Now the befuddlement of Krugman-like analysts comes into focus: they, like Hillary Clinton, have dedicated their lives to tinkering with the Reagan era and in modest disagreement with its right wing economist enablers. So overwhelmed were they by the radical success of Reaganism and that of its right wing economics, and so difficult has it been for them to mount even a modest counter-attack on them, that they have become unable to conceive of a more radical line of attack. They have become so bogged down in eking out tiny nudges here and there, in endless battles over minor fine details, and in the expenditure of enormous amounts of energy to take back a single yard of lost ground, that they can no longer think in grand terms.

Indeed the very thought of a radical move to the left is anathema to them. They see everything through the lens of their initial epic defeat. They have been absorbed by the very thing they espouse opposition to, and now justify their ineffective opposition by retreating into ultra-pragmatism.

Their attacks on Sanders are not based on ideological difference so much as on practicality. Bernie Sanders, we are told, cannot execute on his proposals because they will stir up such a reaction on the right that we will lurch along in ever greater gridlock and no progress will be made at all. It is thus better, so they tell us, to nudge around a little more and be content with a few scraps of progress. ‘A half loaf is better than no loaf’ has become their favorite phrase.

Except it isn’t a half loaf. It is more like a single percent of a loaf. It is hopelessly inadequate.

To the shock of the Clinton/Krugman wing of the Democratic party a very large number of people, and especially young people, are saying that the appeasement of the Reaganites and their right wing economist advisors is no longer sufficient. There has to be a more radical way to achieve progress. After all progressives are supposed to, well, progress.

As I see it the Clinton/Krugman generation has spent its energy buried in policy formation and in policy tweaking. It hasn’t spent its energy articulating politics. By which I mean that since the 1980’s the entire left-of-center establishment has devoted itself to making accommodations to Reaganism and not in developing an alternative. The American political economy has been dominated by right wing thinking for over three decades.
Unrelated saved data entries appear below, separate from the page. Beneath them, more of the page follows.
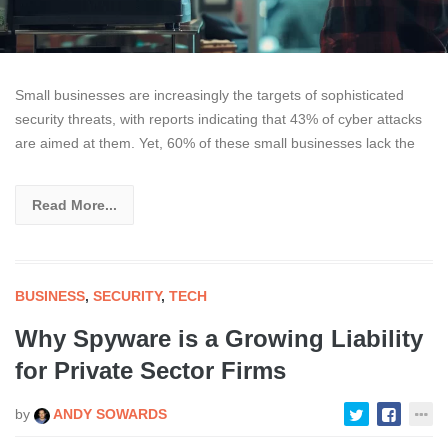
Small businesses are increasingly the targets of sophisticated
security threats, with reports indicating that 43% of cyber attacks
are aimed at them. Yet, 60% of these small businesses lack the
Read More...
BUSINESS
,
SECURITY
,
TECH
Why Spyware is a Growing Liability
for Private Sector Firms
by
ANDY SOWARDS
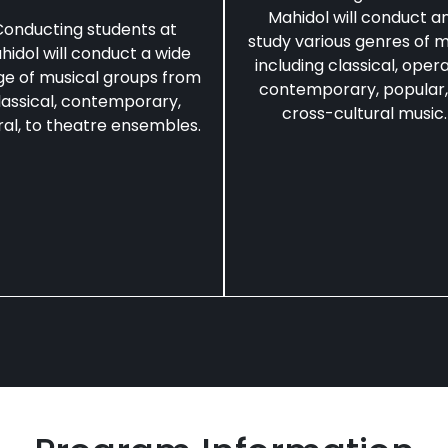
Mahidol will conduct a
onducting students at
study various genres of m
hidol will conduct a wide
including classical, opera
ge of musical groups from
contemporary, popular,
lassical, contemporary,
cross-cultural music.
al, to theatre ensembles.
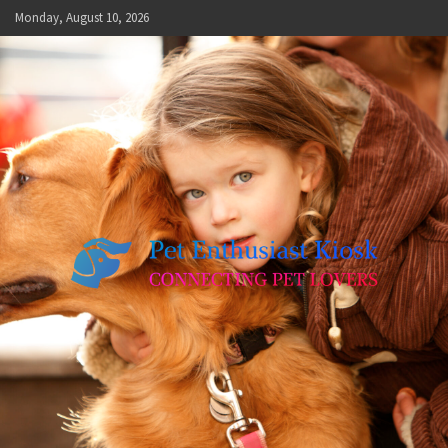
Skip
Monday, August 10, 2026
to
content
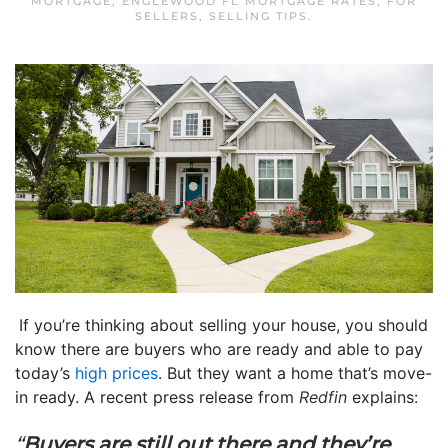
MORTGAGE
,
ENGLEWOOD FL MORTGAGE RATES
,
FOR
SELLERS
,
SELLING TIPS
.
If you’re thinking about selling your house, you should
know there are buyers who are ready and able to pay
today’s
high prices
. But they want a home that’s move-
in ready. A recent press release from
Redfin
explains:
“
Buyers are still out there and they’re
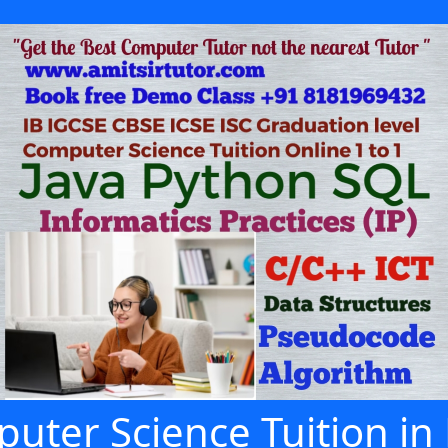
uter Science Tuition in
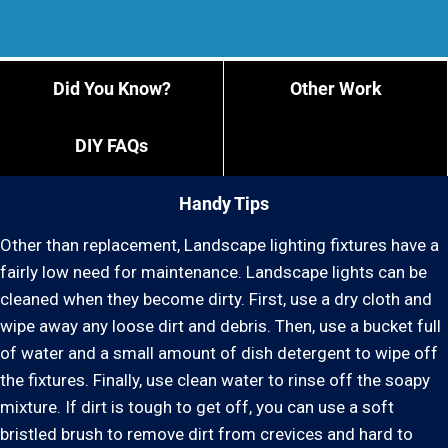
Did You Know?
Other Work
DIY FAQs
Handy Tips
Other than replacement, Landscape lighting fixtures have a
fairly low need for maintenance. Landscape lights can be
cleaned when they become dirty. First, use a dry cloth and
wipe away any loose dirt and debris. Then, use a bucket full
of water and a small amount of dish detergent to wipe off
the fixtures. Finally, use clean water to rinse off the soapy
mixture. If dirt is tough to get off, you can use a soft
bristled brush to remove dirt from crevices and hard to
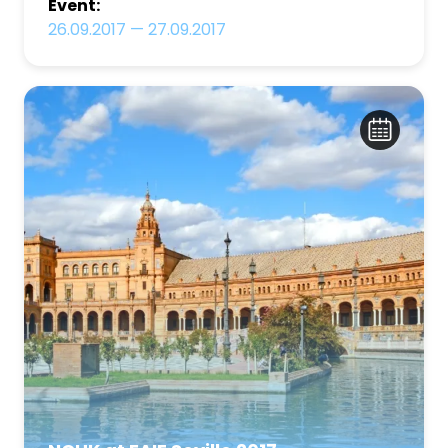
Event:
26.09.2017
—
27.09.2017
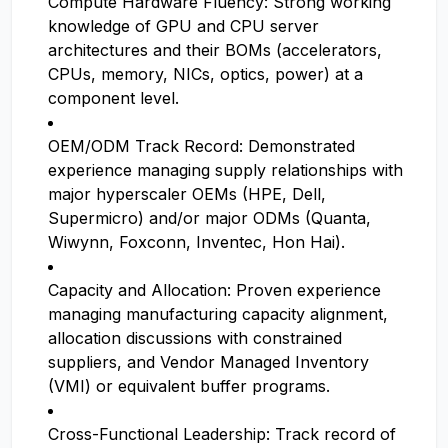
Compute Hardware Fluency: Strong working
knowledge of GPU and CPU server
architectures and their BOMs (accelerators,
CPUs, memory, NICs, optics, power) at a
component level.
OEM/ODM Track Record: Demonstrated
experience managing supply relationships with
major hyperscaler OEMs (HPE, Dell,
Supermicro) and/or major ODMs (Quanta,
Wiwynn, Foxconn, Inventec, Hon Hai).
Capacity and Allocation: Proven experience
managing manufacturing capacity alignment,
allocation discussions with constrained
suppliers, and Vendor Managed Inventory
(VMI) or equivalent buffer programs.
Cross-Functional Leadership: Track record of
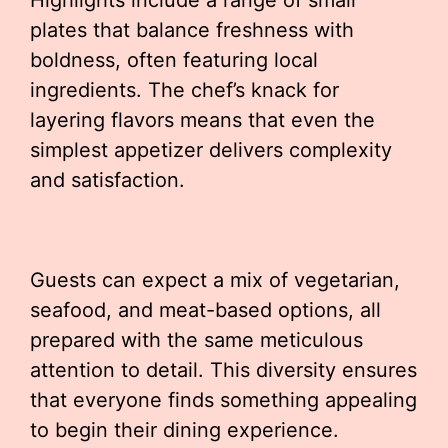
Highlights include a range of small
plates that balance freshness with
boldness, often featuring local
ingredients. The chef’s knack for
layering flavors means that even the
simplest appetizer delivers complexity
and satisfaction.
Guests can expect a mix of vegetarian,
seafood, and meat-based options, all
prepared with the same meticulous
attention to detail. This diversity ensures
that everyone finds something appealing
to begin their dining experience.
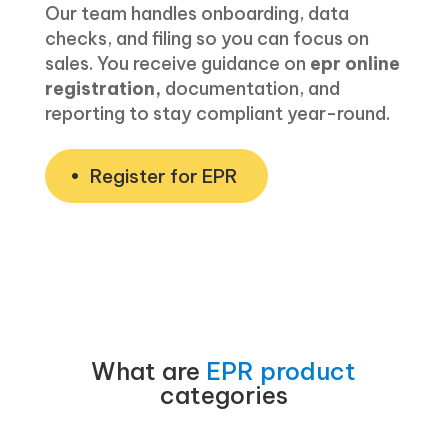
Our team handles onboarding, data
checks, and filing so you can focus on
sales. You receive guidance on
epr online
registration,
documentation, and
reporting to stay compliant year-round.
Register for EPR
What are
EPR product
categories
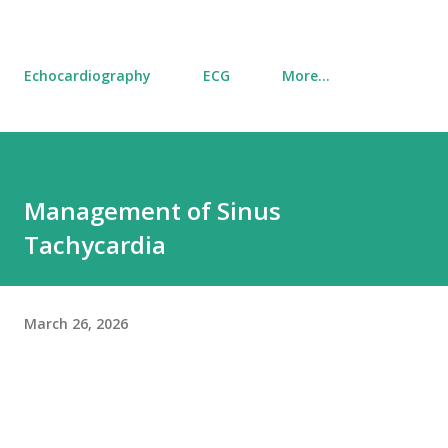
Echocardiography
ECG
More…
Management of Sinus
Tachycardia
March 26, 2026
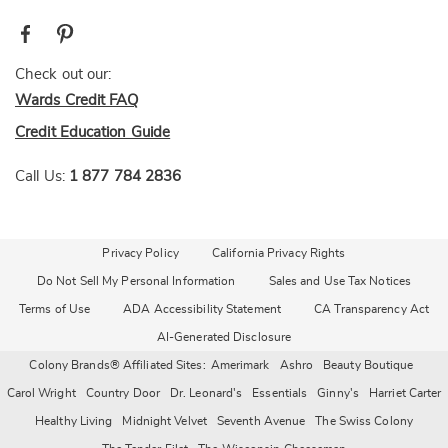
Check out our:
Wards Credit FAQ
Credit Education Guide
Call Us:
1 877 784 2836
Privacy Policy
California Privacy Rights
Do Not Sell My Personal Information
Sales and Use Tax Notices
Terms of Use
ADA Accessibility Statement
CA Transparency Act
AI-Generated Disclosure
Colony Brands® Affiliated Sites:
Amerimark
Ashro
Beauty Boutique
Carol Wright
Country Door
Dr. Leonard's
Essentials
Ginny's
Harriet Carter
Healthy Living
Midnight Velvet
Seventh Avenue
The Swiss Colony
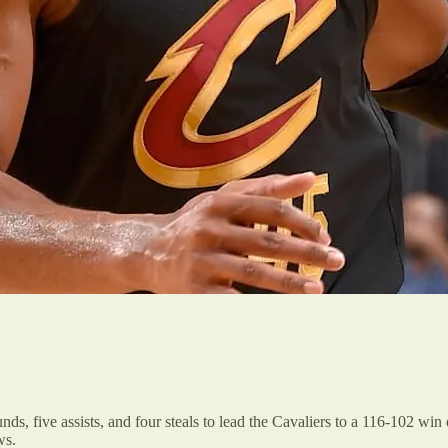
s, five assists, and four steals to lead the Cavaliers to a 116-102 win
ws.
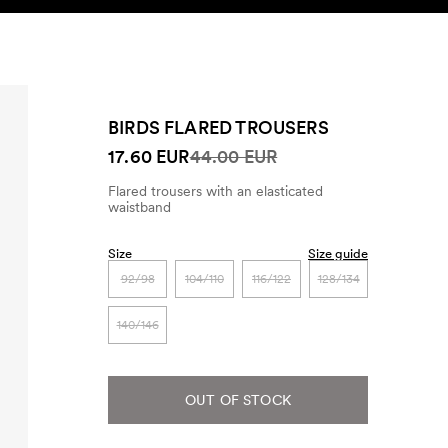
SEARCH
ACCOUNT
BIRDS FLARED TROUSERS
17.60 EUR
44.00 EUR
Flared trousers with an elasticated
waistband
Size
Size guide
92/98
104/110
116/122
128/134
140/146
OUT OF STOCK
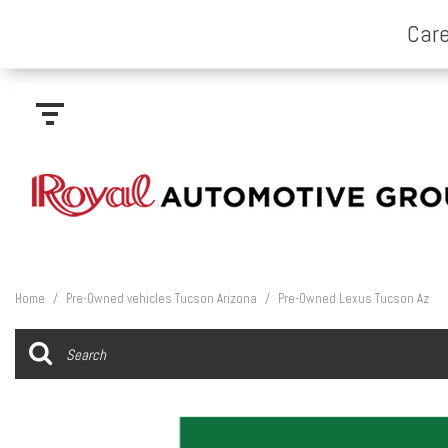
Home
/
Pre-Owned vehicles Tucson Arizona
/
Pre-Owned Lexus Tucson Az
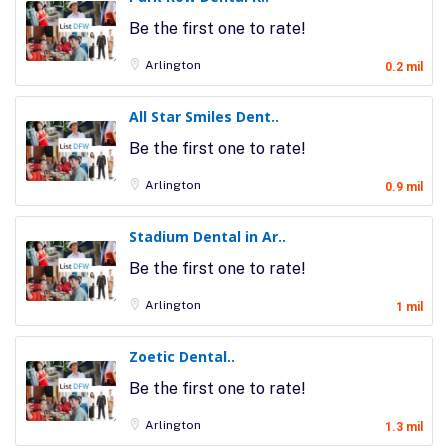
Be the first one to rate!
Arlington
0.2 mil
All Star Smiles Dent..
Be the first one to rate!
Arlington
0.9 mil
Stadium Dental in Ar..
Be the first one to rate!
Arlington
1 mil
Zoetic Dental..
Be the first one to rate!
Arlington
1.3 mil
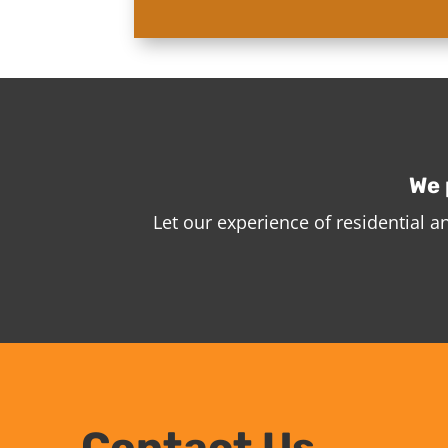
We 
Let our experience of residential 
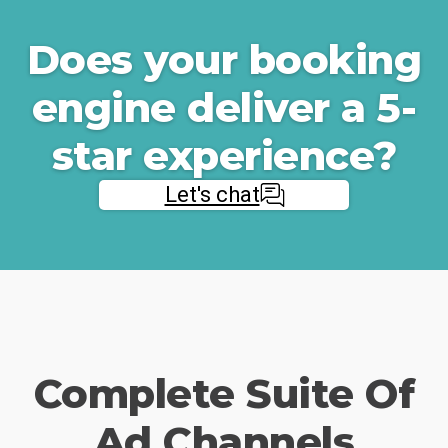
Does your booking
engine deliver a 5-
star experience?
Let's chat
Complete Suite Of
Ad Channels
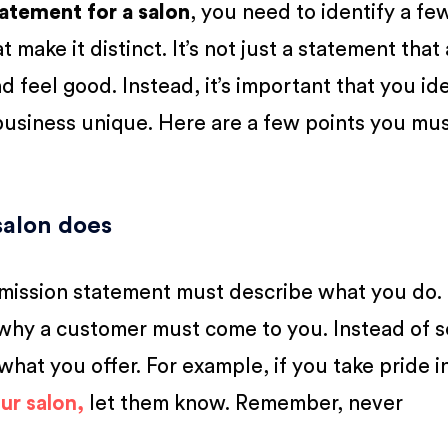
tatement for a salon
, you need to identify a fe
 make it distinct. It’s not just a statement that
d feel good. Instead, it’s important that you id
 business unique. Here are a few points you mu
salon does
 mission statement must describe what you do. 
 why a customer must come to you. Instead of s
 what you offer. For example, if you take pride i
ur salon,
let them know. Remember, never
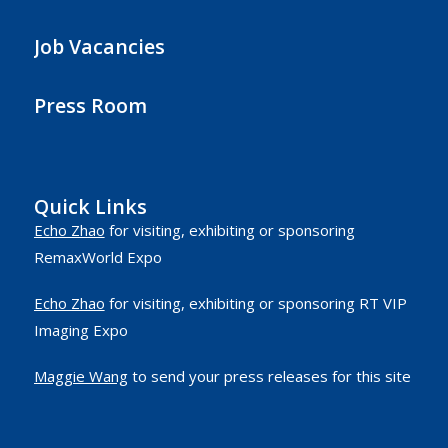
Job Vacancies
Press Room
Quick Links
Echo Zhao
for visiting, exhibiting or sponsoring
RemaxWorld Expo
Echo Zhao
for visiting, exhibiting or sponsoring RT VIP
Imaging Expo
Maggie Wang
to send your press releases for this site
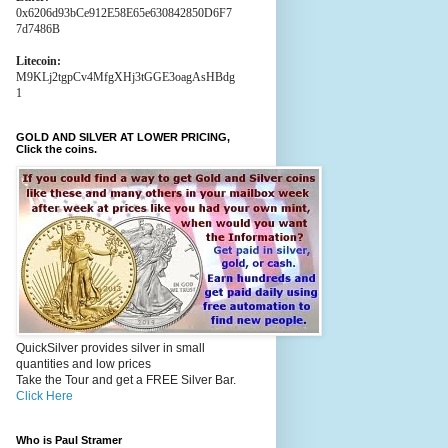
0x6206d93bCe912E58E65e630842850D6F7
7d7486B
Litecoin:
M9KLj2tgpCv4MfgXHj3tGGE3oagAsHBdg
1
GOLD AND SILVER AT LOWER PRICING,
Click the coins.
QuickSilver provides silver in small
quantities and low prices
Take the Tour and get a FREE Silver Bar.
Click Here
Who is Paul Stramer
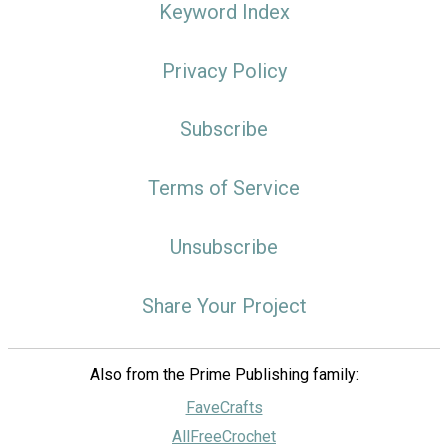
Keyword Index
Privacy Policy
Subscribe
Terms of Service
Unsubscribe
Share Your Project
Also from the Prime Publishing family:
FaveCrafts
AllFreeCrochet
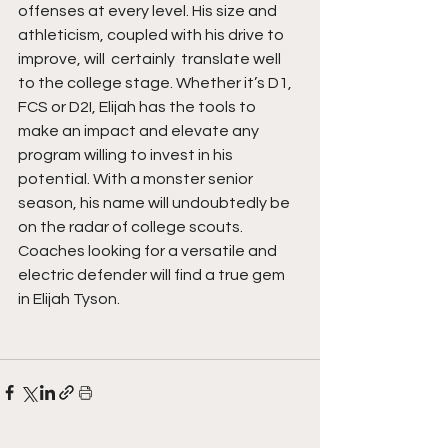
offenses at every level. His size and 
athleticism, coupled with his drive to 
improve, will  certainly  translate well 
to the college stage. Whether it’s D1,  
FCS or D2I, Elijah has the tools to 
make an impact and elevate any 
program willing to invest in his 
potential. With a monster senior 
season, his name will undoubtedly be 
on the radar of college scouts. 
Coaches looking for a versatile and 
electric defender will find a true gem 
in Elijah Tyson.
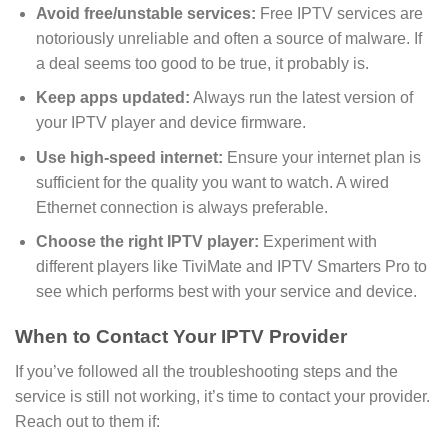
Avoid free/unstable services:
Free IPTV services are
notoriously unreliable and often a source of malware. If
a deal seems too good to be true, it probably is.
Keep apps updated:
Always run the latest version of
your IPTV player and device firmware.
Use high-speed internet:
Ensure your internet plan is
sufficient for the quality you want to watch. A wired
Ethernet connection is always preferable.
Choose the right IPTV player:
Experiment with
different players like TiviMate and IPTV Smarters Pro to
see which performs best with your service and device.
When to Contact Your IPTV Provider
If you’ve followed all the troubleshooting steps and the
service is still not working, it’s time to contact your provider.
Reach out to them if:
The results of that domination are clear and are expressed in the form of the economy around us. All the nudging and tweaking have had no noticeable effect. Other, perhaps, than to soften temporarily the steady descent in living standards experienced by an ever increasing percentage of the population.

But we have now reached a moment when enough people have noticed  and and are rejecting that descent. They want a break with the past, not a continuation of it. Such a break cannot be provided by pragmatism. Before the pragmatists get busy installing the new order and making it work in a practical way, someone has to imagine it. Someone has to articulate it.

And that is what Sanders is doing. And that, apparently, is what confuses Krugman.